Here is a non-exhaustive list of RFCs this parser is based on:

• RFC 2246: The TLS Protocol Version 1.0
• RFC 4346: The Transport Layer Security (TLS) Protocol Version 1.1
• RFC 4366: Transport Layer Security (TLS) Extensions
• RFC 4492: Elliptic Curve Cryptography (ECC) Cipher Suites for Transport Layer Security (TLS)
• RFC 4507: Transport Layer Security (TLS) Session Resumption without Server-Side State
• RFC 5077: Transport Layer Security (TLS) Session Resumption without Server-Side State
• RFC 5246: The Transport Layer Security (TLS) Protocol Version 1.2
• RFC 5430: Suite B Profile for Transport Layer Security (TLS)
• RFC 5746: Transport Layer Security (TLS) Renegotiation Indication Extension
• RFC 6066: Transport Layer Security (TLS) Extensions: Extension Definitions
• RFC 6520: Transport Layer Security (TLS) and Datagram Transport Layer Security (DTLS) Heartbeat Extension
• RFC 6961: The Transport Layer Security (TLS) Multiple Certificate Status Request Extension
• RFC 7027: Elliptic Curve Cryptography (ECC) Brainpool Curves for Transport Layer Security (TLS)
• RFC 7301: Transport Layer Security (TLS) Application-Layer Protocol Negotiation Extension
• RFC 7366: Encrypt-then-MAC for Transport Layer Security (TLS) and Datagram Transport Layer Security (DTLS)
• RFC 7627: Transport Layer Security (TLS) Session Hash and Extended Master Secret Extension
• RFC 7919: Negotiated Finite Field Diffie-Hellman Ephemeral Parameters for Transport Layer Security (TLS)
• RFC 8422: Elliptic Curve Cryptography (ECC) Cipher Suites for Transport Layer Security (TLS) Versions 1.2 and Earlier
• RFC 8446: The Transport Layer Security (TLS) Protocol Version 1.3
• draft-agl-tls-nextprotoneg-03: Transport Layer Security (TLS) Next Protocol Negotiation Extension

FAQ and limitations

Can the parser decrypt a TLS session if I provide the master secret ?

No, it's not implemented

Does the parser support TLS compression ?

No. Note that most TLS implementations disabled it after the FREAK attack, so while detecting compression in ServerHello is possible in tls-parser, it should probably be interpreted as an alert.

Where are located the TLS CipherSuites ?

They are built when running cargo build.

To ease updating the list from the IANA TLS parameters, a script is provided (scripts/extract-iana-ciphers.py).
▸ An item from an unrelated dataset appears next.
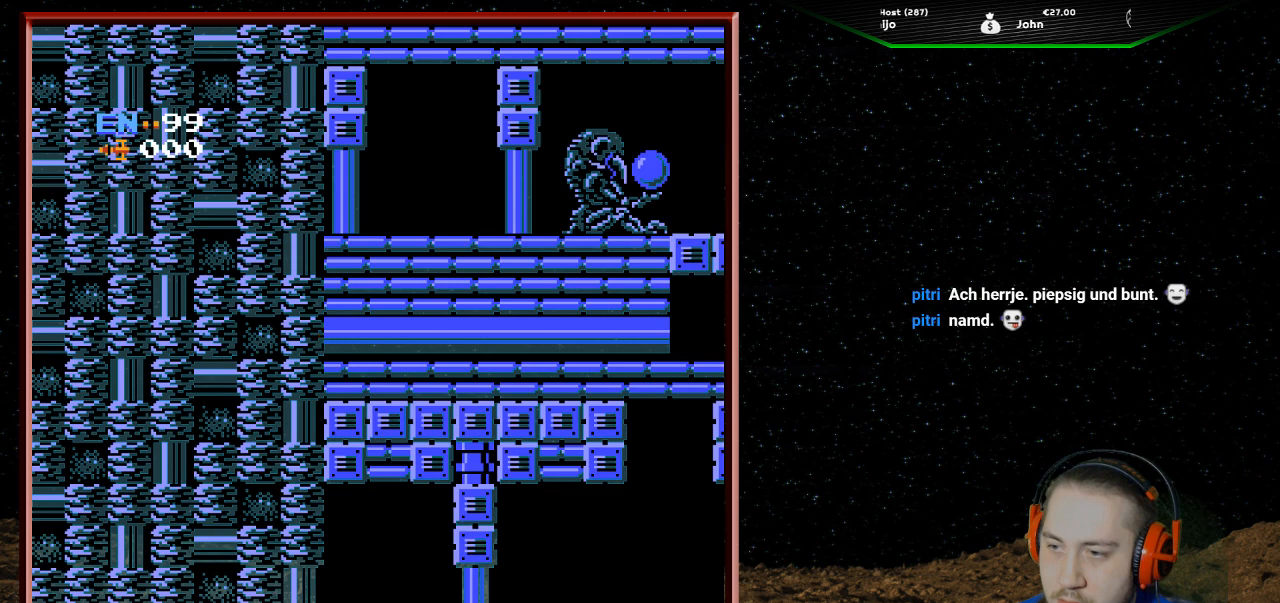
{"buttons": ["DPAD_RIGHT"], "events": [[367, "B", "down"], [500, "B", "up"]]}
This script will download and pre-parse the list from IANA, and produce a file containing all ciphersuites names and parameters.

During the build, build.rs parses this file and produces a static, read-only hash table of all known ciphers and their properties.

License

Licensed under either of

• Apache License, Version 2.0 (LICENSE-APACHE or http://www.apache.org/licenses/LICENSE-2.0)
• MIT license (LICENSE-MIT or http://opensource.org/licenses/MIT)

at your option.

Contribution

Unless you explicitly state otherwise, any contribution intentionally submitted for inclusion in the work by you, as defined in the Apache-2.0 license, shall be dual licensed as above, without any additional terms or conditions.